Palantir gets around this problem by using the forward-deployed engineer model; embedded analysts who work to deeply understand how a business operates across industries, then task themselves with manually, and often painstakingly, maintaining an Ontology for a Fortune 500 company. Meanwhile, startups simply accept analytical debt as the price of speed.
LLMs have changed the game: automatic ontology generation
Large‑language models have changed the economics of generating and maintaining Ontologies. Point them at your data warehouses and they can take a massive snapshot of the current state of your data. They can then:
- Scan thousands of objects, notice common naming conventions, and summarize as a data model
- Spot tables that share primary keys or semantic similarities in values, and propose relationships
- Propose relationships between objects with cardinality
What previously required weeks of an expensive embedded analyst working to understand every nook and cranny of your data warehouse, an LLM can gain a version of that understanding in moments. The challenge is that LLMs, unlike a human analyst, don’t innately know that your “customer” excludes free‑trial users or the specific way your company calculates key metrics. Without guidance, they hallucinate, generalize, or miss edge cases. That’s where human context and Astrobee come in.
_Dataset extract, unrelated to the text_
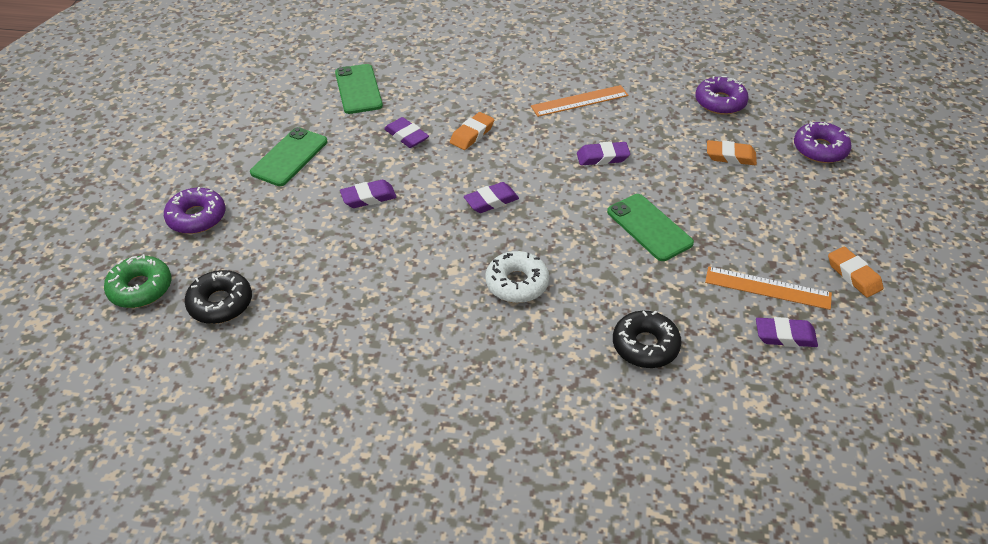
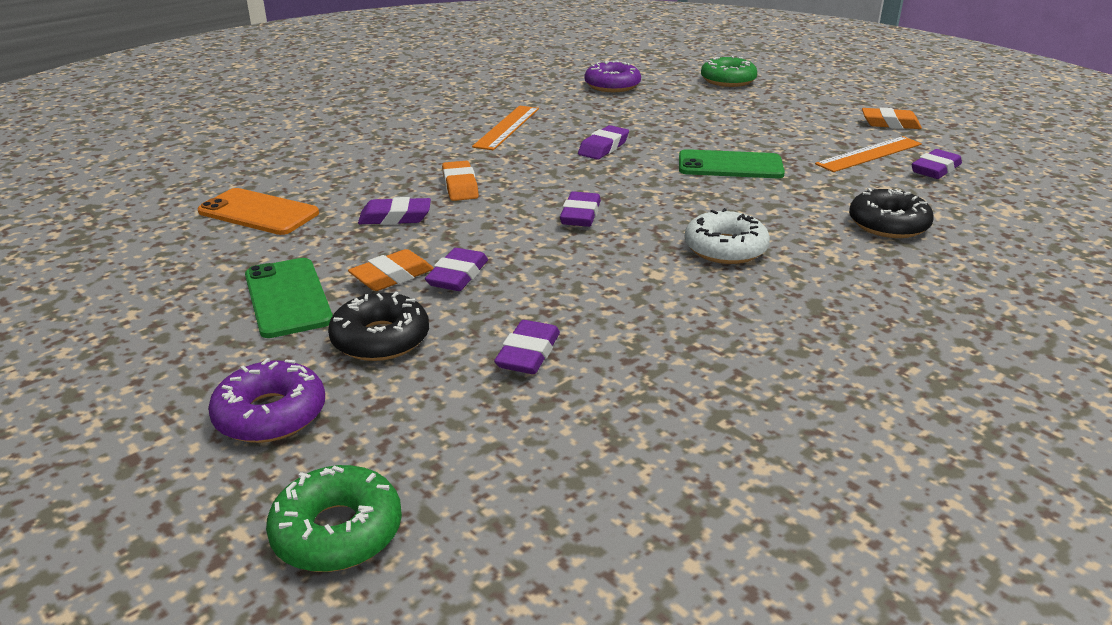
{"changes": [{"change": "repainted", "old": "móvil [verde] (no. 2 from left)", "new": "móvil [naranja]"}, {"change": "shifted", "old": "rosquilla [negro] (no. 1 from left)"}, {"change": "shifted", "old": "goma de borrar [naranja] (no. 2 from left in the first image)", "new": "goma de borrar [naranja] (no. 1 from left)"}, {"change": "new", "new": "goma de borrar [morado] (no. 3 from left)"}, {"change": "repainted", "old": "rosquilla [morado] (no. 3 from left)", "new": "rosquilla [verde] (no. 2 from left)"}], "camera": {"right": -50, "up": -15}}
Astrobee, the collaboration layer
Astrobee is the collaboration layer between subject‑matter experts and the LLM runtime.
- Extract -We ingest your warehouse and scrape lineage to give the LLM its raw material.
- Draft — The model proposes objects, links, tests, plus the SQL and pipeline code to populate them.
- Review — Stakeholders approve, comment, or override in a Git‑style diff. Astrobee records every decision.
- Democratize Data — Anyone across your business can query your data, and rest assured they’re all referencing a single source of truth, Ontology
As more questions flow through Astrobee, it spots patterns and optimizes itself. Repeated joins become reusable generated pipelines. Expensive ad‑hoc queries trigger recommendations to use specific measures org wide.
The result is compound leverage: each inquiry refines the ontology, and consequently, business insights, for subsequent users. Enterprises manage schema drift without large data teams, and startups achieve enterprise-grade modeling agility at seed-stage budgets.